__Activity__:
In the data that follows, find each line containing "hyperoptimization" and copy it.

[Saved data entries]
------------------------------------------------------------------------
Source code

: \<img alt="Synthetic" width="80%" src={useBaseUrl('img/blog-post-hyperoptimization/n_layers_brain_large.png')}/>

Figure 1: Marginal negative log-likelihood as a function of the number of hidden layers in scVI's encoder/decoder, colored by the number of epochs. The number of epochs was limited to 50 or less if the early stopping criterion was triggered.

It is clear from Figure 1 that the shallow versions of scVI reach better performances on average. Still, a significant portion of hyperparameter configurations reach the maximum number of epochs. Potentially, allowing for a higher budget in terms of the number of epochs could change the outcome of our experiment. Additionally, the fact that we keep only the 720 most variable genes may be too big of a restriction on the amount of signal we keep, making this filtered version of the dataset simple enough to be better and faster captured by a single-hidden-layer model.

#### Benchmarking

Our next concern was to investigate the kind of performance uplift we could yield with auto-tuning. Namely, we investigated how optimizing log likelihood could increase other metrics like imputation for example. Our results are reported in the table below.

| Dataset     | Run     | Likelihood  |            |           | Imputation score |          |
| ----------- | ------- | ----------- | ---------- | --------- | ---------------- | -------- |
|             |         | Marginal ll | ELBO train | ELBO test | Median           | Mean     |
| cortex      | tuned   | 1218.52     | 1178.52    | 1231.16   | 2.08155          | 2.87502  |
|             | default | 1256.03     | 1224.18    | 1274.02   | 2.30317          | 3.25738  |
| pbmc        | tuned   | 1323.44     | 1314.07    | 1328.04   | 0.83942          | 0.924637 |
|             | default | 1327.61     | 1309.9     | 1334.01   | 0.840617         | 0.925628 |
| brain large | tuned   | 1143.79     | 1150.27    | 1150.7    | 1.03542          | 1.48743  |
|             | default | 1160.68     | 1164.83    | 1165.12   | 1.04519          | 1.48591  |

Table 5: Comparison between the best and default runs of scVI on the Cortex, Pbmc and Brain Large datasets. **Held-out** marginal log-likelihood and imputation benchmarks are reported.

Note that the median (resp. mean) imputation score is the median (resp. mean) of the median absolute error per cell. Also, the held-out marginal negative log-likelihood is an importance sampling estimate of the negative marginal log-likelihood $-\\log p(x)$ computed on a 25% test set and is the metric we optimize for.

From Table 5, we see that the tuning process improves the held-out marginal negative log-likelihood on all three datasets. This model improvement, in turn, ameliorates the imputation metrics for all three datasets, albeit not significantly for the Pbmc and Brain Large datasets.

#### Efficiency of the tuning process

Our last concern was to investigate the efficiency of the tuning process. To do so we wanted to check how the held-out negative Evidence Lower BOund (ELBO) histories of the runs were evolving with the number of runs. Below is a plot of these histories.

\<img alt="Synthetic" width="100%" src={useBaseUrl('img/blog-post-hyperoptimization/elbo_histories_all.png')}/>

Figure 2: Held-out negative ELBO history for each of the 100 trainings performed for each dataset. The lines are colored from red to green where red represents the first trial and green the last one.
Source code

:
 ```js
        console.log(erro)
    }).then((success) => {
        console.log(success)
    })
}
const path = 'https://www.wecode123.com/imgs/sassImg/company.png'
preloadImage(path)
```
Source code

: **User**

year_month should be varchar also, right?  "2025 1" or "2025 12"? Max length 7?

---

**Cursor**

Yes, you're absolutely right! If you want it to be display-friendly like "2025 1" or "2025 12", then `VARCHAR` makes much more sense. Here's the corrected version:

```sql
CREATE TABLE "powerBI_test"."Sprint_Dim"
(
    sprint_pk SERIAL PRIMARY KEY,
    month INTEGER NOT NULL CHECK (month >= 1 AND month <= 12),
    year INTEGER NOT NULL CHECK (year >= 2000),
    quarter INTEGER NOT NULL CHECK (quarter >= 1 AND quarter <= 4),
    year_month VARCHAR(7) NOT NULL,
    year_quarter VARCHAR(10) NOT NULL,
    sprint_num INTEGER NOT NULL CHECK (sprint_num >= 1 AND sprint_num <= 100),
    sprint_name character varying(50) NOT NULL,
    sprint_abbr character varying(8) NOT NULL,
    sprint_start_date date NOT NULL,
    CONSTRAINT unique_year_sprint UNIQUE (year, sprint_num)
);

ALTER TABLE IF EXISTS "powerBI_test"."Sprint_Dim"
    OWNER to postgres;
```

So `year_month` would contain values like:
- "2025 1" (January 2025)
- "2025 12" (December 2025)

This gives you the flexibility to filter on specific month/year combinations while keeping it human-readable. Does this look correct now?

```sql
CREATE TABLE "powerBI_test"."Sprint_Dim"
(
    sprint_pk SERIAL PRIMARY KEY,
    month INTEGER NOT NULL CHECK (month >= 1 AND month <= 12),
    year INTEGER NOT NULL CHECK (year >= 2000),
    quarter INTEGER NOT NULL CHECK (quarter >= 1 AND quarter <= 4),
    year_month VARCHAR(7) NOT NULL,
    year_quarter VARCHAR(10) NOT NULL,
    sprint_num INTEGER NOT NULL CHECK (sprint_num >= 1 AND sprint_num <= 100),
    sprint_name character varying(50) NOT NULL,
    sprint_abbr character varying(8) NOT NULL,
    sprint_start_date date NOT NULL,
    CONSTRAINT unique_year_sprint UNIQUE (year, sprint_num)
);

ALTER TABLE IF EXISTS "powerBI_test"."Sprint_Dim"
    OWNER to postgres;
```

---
------------------------------------------------------------------------
__Response to this exercise__:
: \<img alt="Synthetic" width="80%" src={useBaseUrl('img/blog-post-hyperoptimization/n_layers_brain_large.png')}/>
\<img alt="Synthetic" width="100%" src={useBaseUrl('img/blog-post-hyperoptimization/elbo_histories_all.png')}/>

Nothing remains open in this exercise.